Forex Mistake #7 - Little Trends are Not Your Friends!

Why Trading with the Trend Strategy could get you Broke?

Trading with the trend is one of the most used trading strategies and very profitable I’d say. However, there are many traders losing money while trying to apply this strategy. Back in the times when I was going to school, I remember being asked by my geography teacher which river is longer: Amazon or Mississippi. I answered Mississippi. Shattered, he looked at me and asked how much longer Mississippi is than Amazon. I said: by five letters (:. All my classmates were laughing but my teacher wasn’t. This is how I got an “F” that day. I guess, this is the same thing that happens with traders “making fun of the trend”. If you don’t know, “F” is from “fail” and this is what you gonna get from the market if you don’t learn your lesson well.


How you can go Broke with Trading Little Trends?

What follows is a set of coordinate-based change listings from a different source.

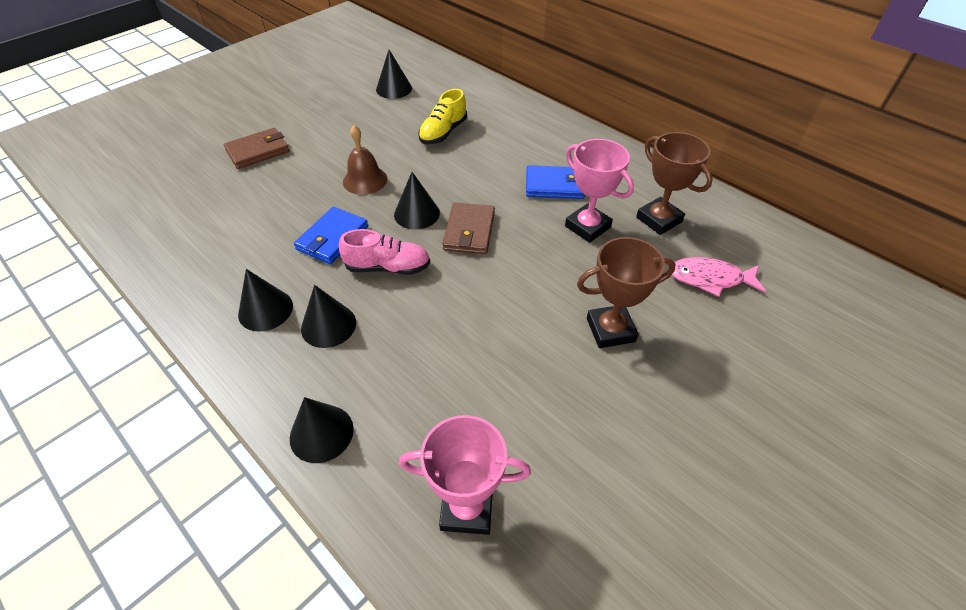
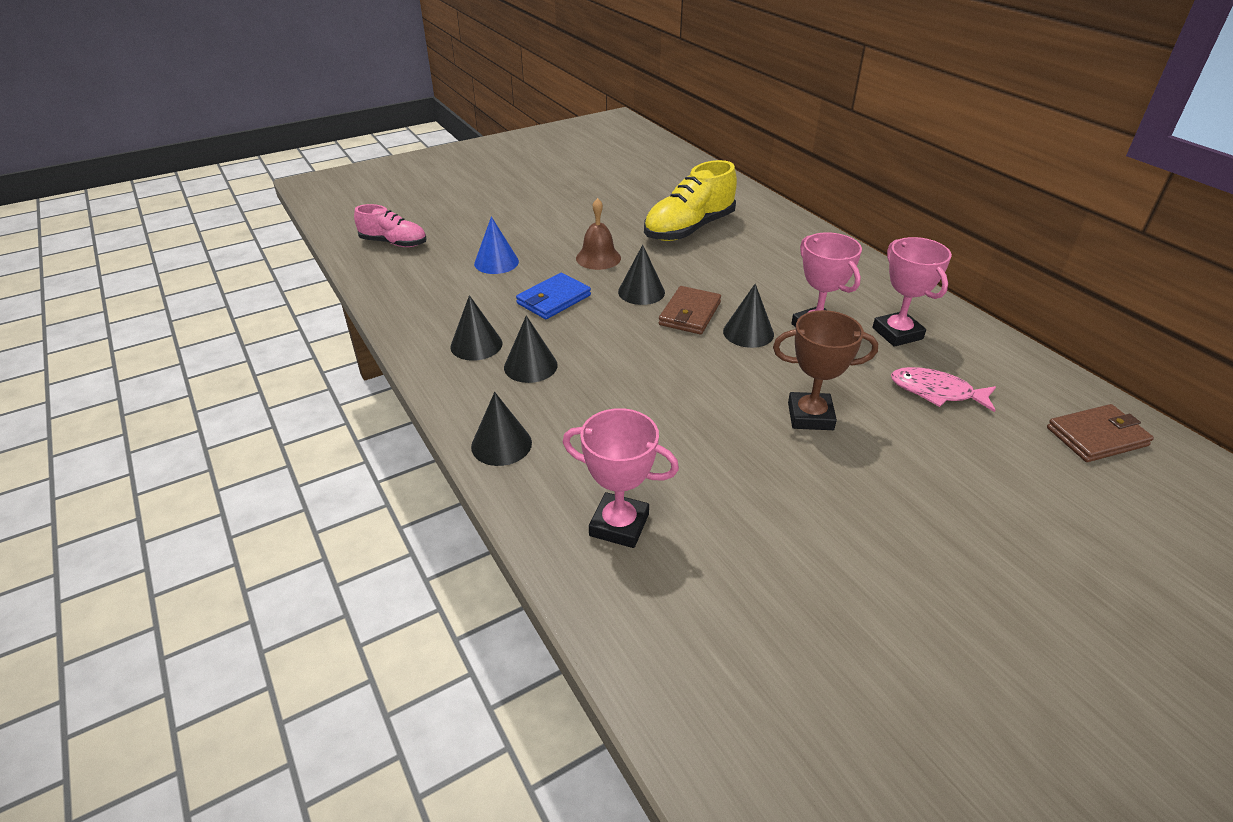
camera: 15 degrees right, 10 degrees down
(258, 151) = (502, 221): brown wallet -> brown wallet (1097, 437)
(263, 202) = (496, 262): none -> blue cone
(388, 267) = (600, 330): pink shoe -> pink shoe (394, 243)
(394, 89) = (649, 186): black cone -> black cone (748, 332)
(443, 132) = (689, 229): yellow shoe -> yellow shoe, size x1.63
(554, 185) = (792, 288): blue wallet -> none
(658, 220) = (897, 333): brown trophy -> pink trophy

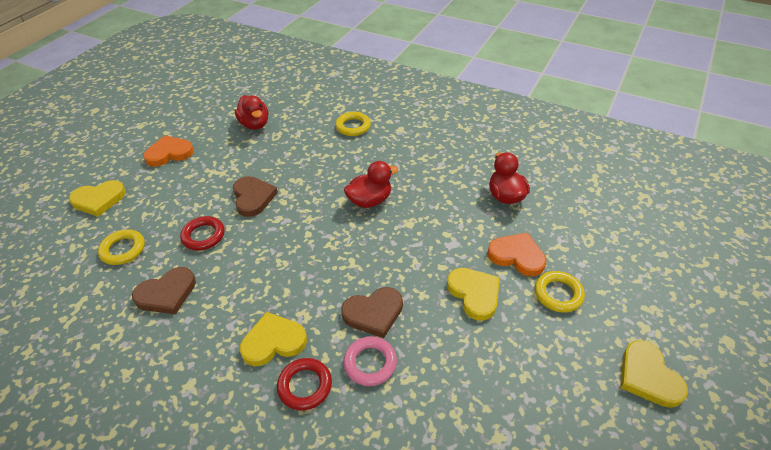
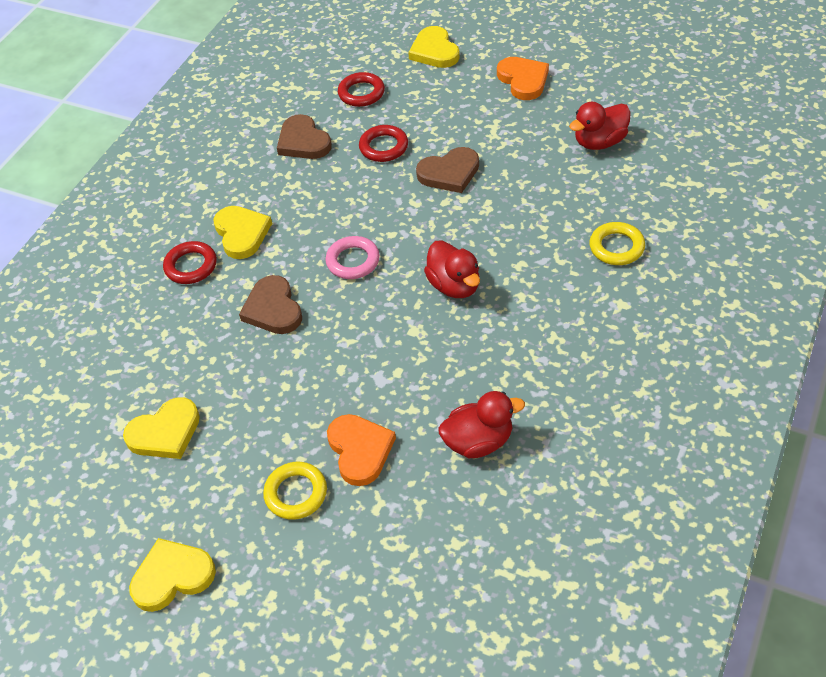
camera: 90 degrees right, 5 degrees up
(123, 249) = (361, 93): yellow ring -> red ring
(370, 363) = (211, 313): pink ring -> pink ring (353, 261)
(474, 294) = (298, 403): yellow heart -> yellow heart (165, 432)
(517, 256) = (360, 450): orange heart -> orange heart turned 45 degrees counterclockwise

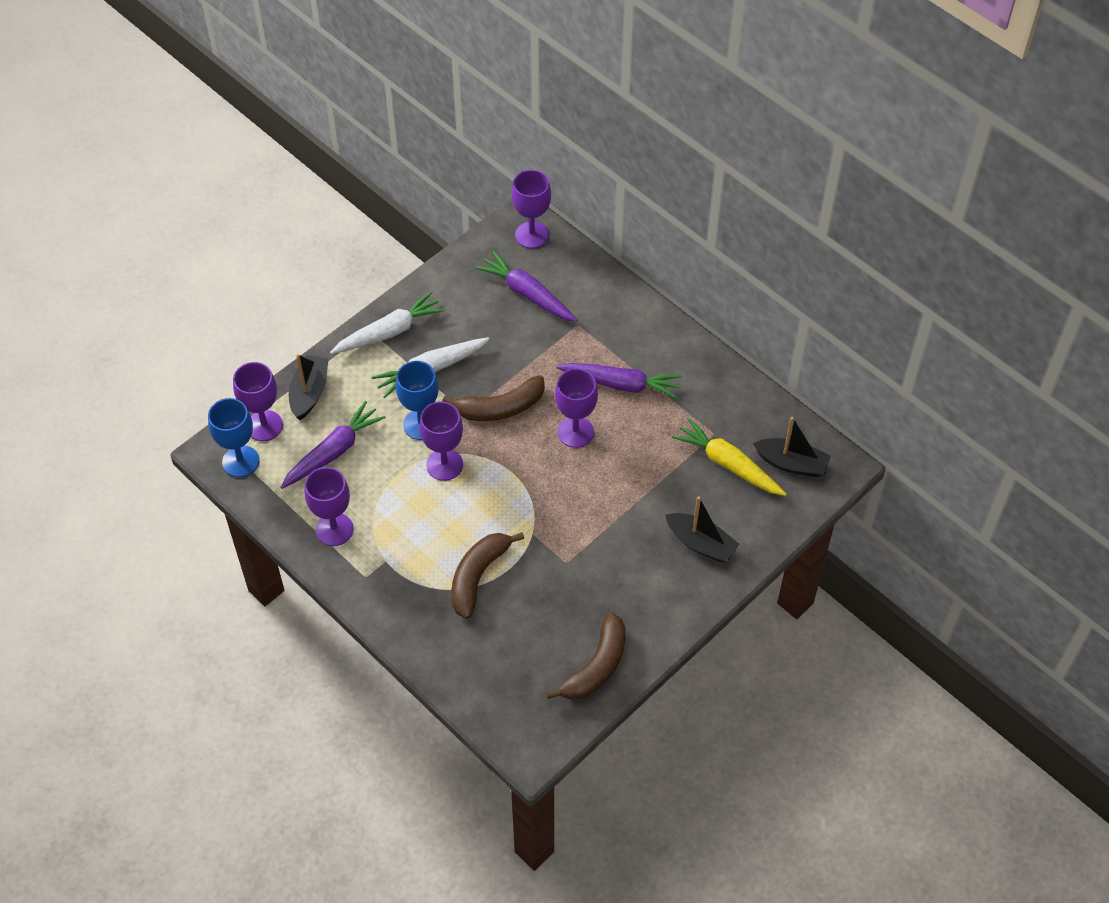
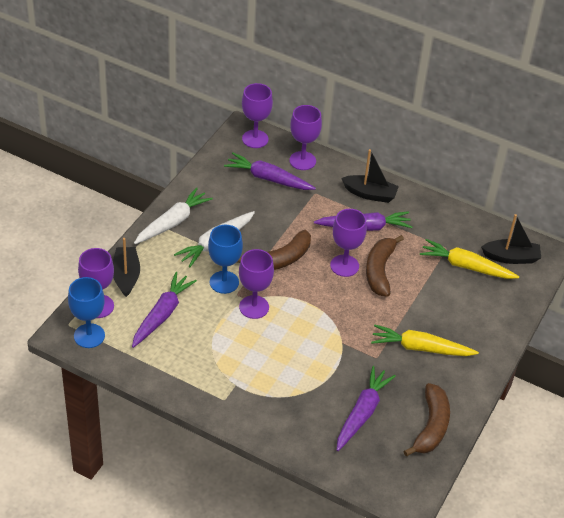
camera: 20 degrees left, 10 degrees down
(334, 529) = (185, 370): purple goblet -> purple goblet (302, 161)
(478, 576) = (313, 381): brown banana -> brown banana (379, 271)
(520, 630) = (362, 413): none -> purple carrot
(625, 562) = (420, 348): none -> yellow carrot
(701, 543) = (470, 324): black boat -> black boat (370, 194)

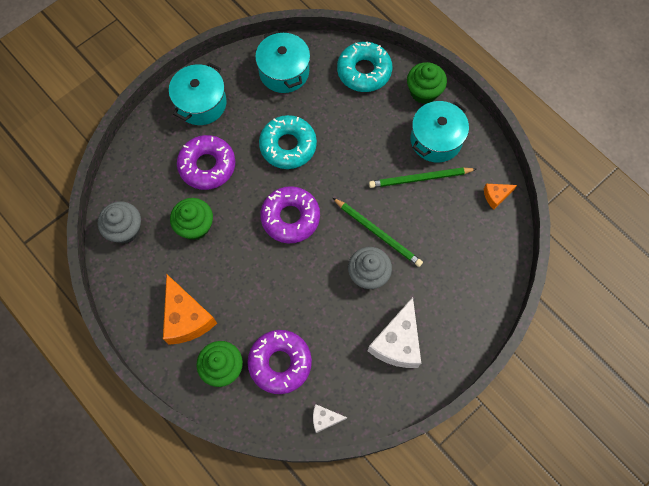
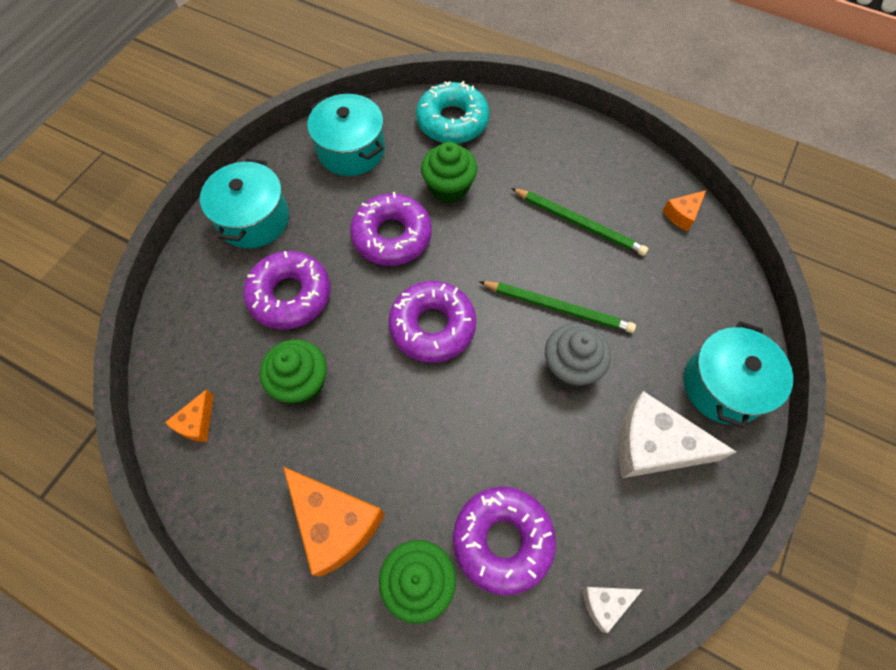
camera: 20 degrees left, 5 degrees down
(125, 229) = (197, 423): grey cupcake -> orange cheese
(288, 146) = (392, 236): turquoise donut -> purple donut
(397, 342) = (653, 446): white cheese -> white cheese turned 105 degrees clockwise
(420, 179) = (579, 223): green pencil -> green pencil turned 120 degrees counterclockwise
(424, 92) = (536, 123): green cupcake -> green cupcake (449, 187)
(436, 140) = (576, 172): turquoise pot -> turquoise pot (723, 385)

I can’t say that trading the trend is my favorite strategy but I know that this one works better than many others and the most important thing is that it works. So I guess that now, the question is, if it does, why are many traders losing money when applying this strategy? After all, the trend can only go up or down and so do you. It’s very simple…isn’t it? According to Investopedia, the “Trend analysis is based on the idea that what has happened in the past gives traders an idea of what will happen in the future. Trend analysis is helpful because moving with trends, and not against them, will lead to profit for an investor.” So if moving with the trends will lead to profit for an investor then this can’t be the reason why traders are losing money. What then?


Looking around, I found Tymen1 –honorary member of forum. I appreciate his initiative of trying to help the newbies by sharing from his experience but I do not agree with his “theory”. Actually not even him, is agree with his own theory. But he discovered this later…  According to his 10th post, he is calling the green and the pink lines “little trends”. That’s hilarious. I am sure that there are many traders looking at the “trends” in the same way as he does. So this is why applying the “follow the trend” strategy makes many traders go broke. The strategy itself is one of the best trading strategies but you have to know how to establish a trend first and then to apply it. According to Charles Dow – the founder of the Wall Street Journal and cofounder of the Dow Jones & Company, – the market has three movements: the “main movement” or major trend, the “secondary reaction” or intermediate trend and the “short swing” or minor trend. The three movements can be simultaneous, for instance, a daily minor movement in a bearish secondary reaction, in a bullish primary movement. If according to Charles Dow, the “minor trend” can last from hours to a month, what is the “little trends’” duration then? From a few seconds to a few minutes (:? I agree that Charles Dow created that theory for the stock market and that the Forex is a little different but looking on the 20 minutes chart and trading “little trends” does not seem an appropriate way to trade the trend. I am sure there are many scalpers and intra-day traders reading these lines and saying that I suck but guess what: first, I discovered that trading the “little trends” does not work in the summer time – at least this is what a newbie ( RMSTrader), on the same forum is saying: “…It really depends on market condition. Right now, for instance (summer in USA) is a very bad time to use this method…” If you want to have fun and read more on the best season to use “little trends” just read what RMSTrader has to say. Second, seems like “little trends” made Tymen1 go broke. Strange…isn’t it? Otherwise, I do not understand why he quit his strategy. TalonD – another honorary member of - is saying, “I have kept in touch with Tymen and I see Grav online sometimes too. Tymen doesn’t use this method anymore. He has been using Renko charts lately.”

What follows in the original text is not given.